With the passage this week of the NYSAFE gun law, which allows permit holders to request their names and addresses be removed from the public record, we decided to remove the gun permit data from lohud.com at 5 pm today. While the new law does not require us to remove the data, we believe that doing so complies with its spirit. For the past four weeks, there has been vigorous debate over our publication of the permit data, which has been viewed nearly 1.2 million times by readers. One of our core missions as a newspaper is to empower our readers with as much information as possible on the critical issues they face, and guns have certainly become a top issue since the massacre in nearby Newtown, Conn. Sharing as much public information as possible provides our readers with the ability to contribute to the discussion, in any way they wish, on how to make their communities safer. We remain committed to our mission of providing the critical public service of championing free speech and open records.

In a letter to readers published on Friday she wrote:

So intense was the opposition to our publication of the names and addresses that legislation passed earlier this week in Albany included a provision allowing permit holders to request confidentiality and imposing a 120-day moratorium on the release of permit holder data.

She goes on to say that during the 27 days the map was online any one interested would have seen it and that the data would eventually be out of date. She also noted that the paper does not endorse the way the state chose to limit availability of the data.
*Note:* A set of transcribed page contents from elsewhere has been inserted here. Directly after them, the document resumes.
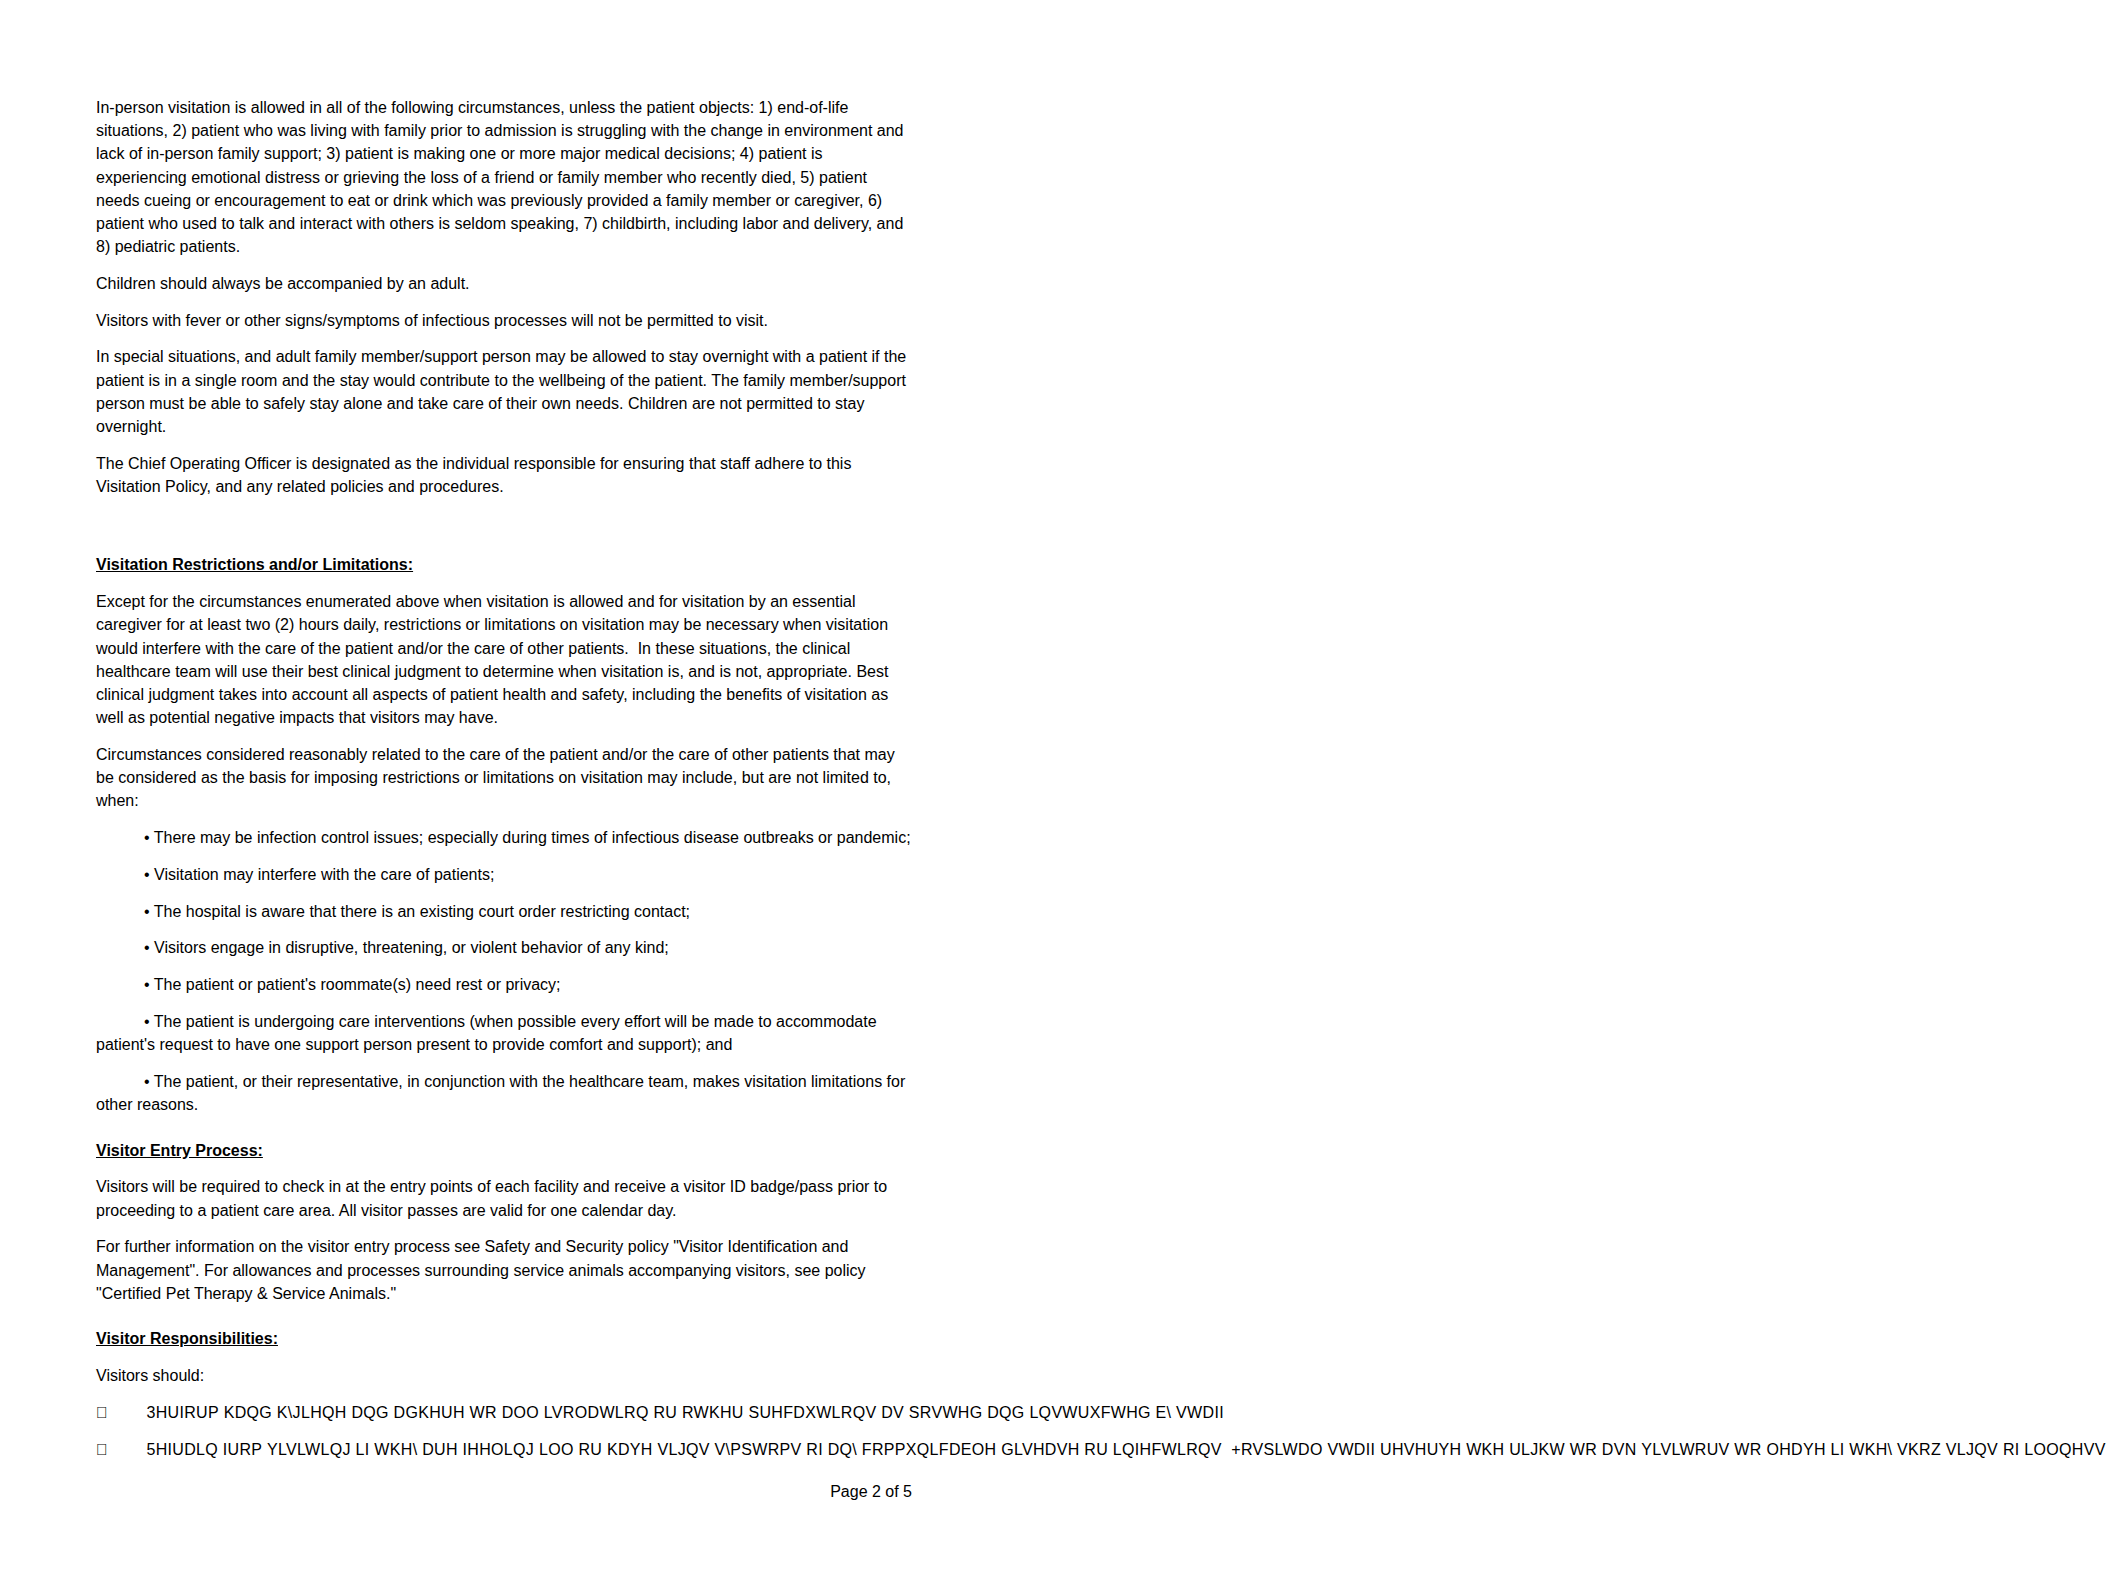In-person visitation is allowed in all of the following circumstances, unless the patient objects: 1) end-of-life situations, 2) patient who was living with family prior to admission is struggling with the change in environment and lack of in-person family support; 3) patient is making one or more major medical decisions; 4) patient is experiencing emotional distress or grieving the loss of a friend or family member who recently died, 5) patient needs cueing or encouragement to eat or drink which was previously provided a family member or caregiver, 6) patient who used to talk and interact with others is seldom speaking, 7) childbirth, including labor and delivery, and 8) pediatric patients.
Children should always be accompanied by an adult.
Visitors with fever or other signs/symptoms of infectious processes will not be permitted to visit.
In special situations, and adult family member/support person may be allowed to stay overnight with a patient if the patient is in a single room and the stay would contribute to the wellbeing of the patient. The family member/support person must be able to safely stay alone and take care of their own needs. Children are not permitted to stay overnight.
The Chief Operating Officer is designated as the individual responsible for ensuring that staff adhere to this Visitation Policy, and any related policies and procedures.
Visitation Restrictions and/or Limitations:
Except for the circumstances enumerated above when visitation is allowed and for visitation by an essential caregiver for at least two (2) hours daily, restrictions or limitations on visitation may be necessary when visitation would interfere with the care of the patient and/or the care of other patients. In these situations, the clinical healthcare team will use their best clinical judgment to determine when visitation is, and is not, appropriate. Best clinical judgment takes into account all aspects of patient health and safety, including the benefits of visitation as well as potential negative impacts that visitors may have.
Circumstances considered reasonably related to the care of the patient and/or the care of other patients that may be considered as the basis for imposing restrictions or limitations on visitation may include, but are not limited to, when:
• There may be infection control issues; especially during times of infectious disease outbreaks or pandemic;
• Visitation may interfere with the care of patients;
• The hospital is aware that there is an existing court order restricting contact;
• Visitors engage in disruptive, threatening, or violent behavior of any kind;
• The patient or patient's roommate(s) need rest or privacy;
• The patient is undergoing care interventions (when possible every effort will be made to accommodate patient's request to have one support person present to provide comfort and support); and
• The patient, or their representative, in conjunction with the healthcare team, makes visitation limitations for other reasons.
Visitor Entry Process:
Visitors will be required to check in at the entry points of each facility and receive a visitor ID badge/pass prior to proceeding to a patient care area. All visitor passes are valid for one calendar day.
For further information on the visitor entry process see Safety and Security policy "Visitor Identification and Management". For allowances and processes surrounding service animals accompanying visitors, see policy "Certified Pet Therapy & Service Animals."
Visitor Responsibilities:
Visitors should:
 3HUIRUP KDQG K\JLHQH DQG DGKHUH WR DOO LVRODWLRQ RU RWKHU SUHFDXWLRQV DV SRVWHG DQG LQVWUXFWHG E\ VWDII
 5HIUDLQ IURP YLVLWLQJ LI WKH\ DUH IHHOLQJ LOO RU KDYH VLJQV V\PSWRPV RI DQ\ FRPPXQLFDEOH GLVHDVH RU LQIHFWLRQV +RVSLWDO VWDII UHVHUYH WKH ULJKW WR DVN YLVLWRUV WR OHDYH LI WKH\ VKRZ VLJQV RI LOOQHVV
Page 2 of 5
The original map/article still includes a graphic - but it's a snapshot, a raster image, with no interactivity. Says Hasson in the letter to readers:

 And we will keep a snapshot of our map — with all its red dots — on our website to remind the community that guns are a fact of life we should never forget.

I continue to applaud the paper for requesting the data via a Freedom on Informat request, mapping it, keeping the map up despite threats and criticism and now responding to state law. I think the paper did a service to the state, to citizens and to journalism.